Wenig Überraschendes zu Beginn
Fial-Präsidentin und FDP-Nationalrätin Isabelle Moret bewegte sich mit ihrer Standortbestimmung naturgemäss nahe am politischen Geschehen. Wie immer stehen operative Probleme im Vordergrund, wenn Politiker ans Pult treten. Sie erklärte, dass der Fial sämtliche Initiativen aus dem Landwirtschafts- und Ernährungsbereich ablehne und forderte im Einklang mit der Milchbranche, dass für die Nachfolgeregelung Schoggigesetz wie bisher 94 Mio Fr. zur Verfügung stehen müssten.
Wenig Überraschendes bot auch das Referat von Thomas Harder von der Swiss Brand Experts. Er ermutigte die Branche, selbstbewusster aufzutreten. Die Schweiz sei eine Top-Marke. Weniger wegen des Schweizer Kreuzes sondern aufgrund von 15 strategischen Erfolgspfeilern, von Präzision bis heile Welt. Letztlich konnte er aber wenig neue Erkenntnisse liefern, da Harder als Breitband-Markenspezialist mit den Details des Lebensmittelmarkts offenbar nicht sehr gut vertraut ist.
Auf dem Weg zum Food System 4.0
Interessanter war deshalb das Referat von Erich Windhab, ETH-Professor für Lebensmitteltechnologie. Er erwies sich in seinem Referat als profunder Kenner des globalen und nationalen Food-Sektors und hielt sich mit Anregungen und Kritik nicht zurück.
Zunächst zog er Bilanz bezüglich den weltweiten Problemen: Verteilung (900 Millionen Hungrigen stehen 1,5 Milliarden Übergewichtige gegenüber), Verfütterung der zusätzlichen Getreideproduktion an Tiere und mangelnde Nachhaltigkeit, inklusive Foodwaste.
Gleichzeitig verwandle sich der Lebensmittelsektor, weil sich die Konsumenten heute nicht mehr einfach mit Lebensmitteln abspeisen lasse, sondern hochspezifisch auf die eigenen (Gesundheits-)Bedürfnisse angepasste "Foods" wollten, zunehmend auch mit dem Anspruch zu wissen, wie nachhaltig das entsprechende Produkt hergestellt sei.

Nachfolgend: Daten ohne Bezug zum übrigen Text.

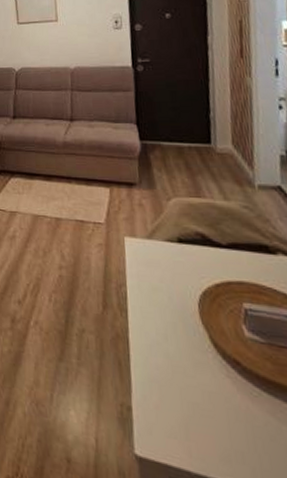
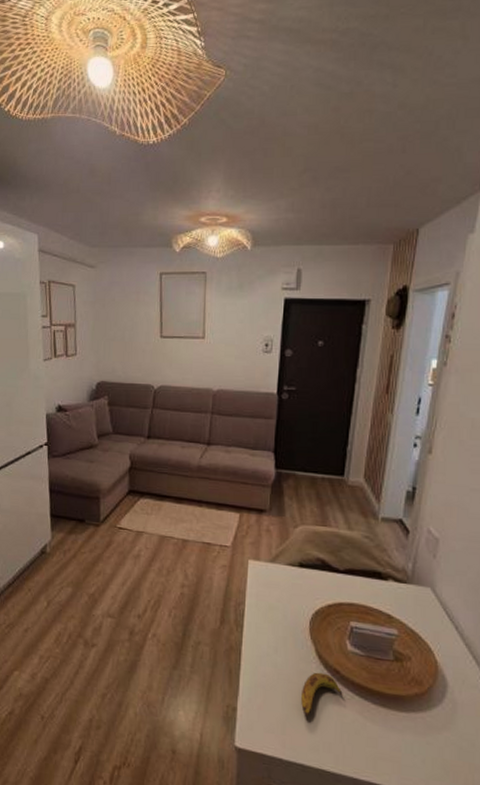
banana: none [200,363,249,418] -> present [301,672,343,717]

"Wir sind auf dem Weg zum Food System 4.0", erklärte der Professor. Um diese Weiterentwicklung und die Herausforderungen zu meistern, müsse sich die Branche vermehrt als Gesamtsystem betrachten und nicht nur die "Nachbarn" auf dieser Kette. Das wäre auch den Bauern zu wünschen, die vom Sektor zu oft als die Letzten behandelt werden, welche die Hunde beissen.
Ohne Schulterschluss keine "radikale Innovation"
Die Schweiz, so fuhr Windhab fort, wäre mit ihrer Top-Ausbildung, der starken Forschung und Industrie sowie idealen Unterstützungssystemen für Start-ups und hoher Kaufkraft ideal geeignet, um bei dieser Weiterentwicklung des Food-Systems führend, bei der "radikalen Innovation" Weltspitze zu sein. Bis anhin habe man diese Chance aber verpasst, so Windhab.
Es fehle an Vernetzung und einer nationalen Forschungsstrategie. Selbstkritik war ihm dabei nicht fremd: Nicht einmal die beiden ETH in Lausanne und Zürich seien im Stand, hier gewinnbringend zu kooperieren, es dominiere in Produktion, Industrie und Forschung die Konkurrenz: "Wir lassen zu viel Potenzial brachliegen", so das Fazit Windhabs.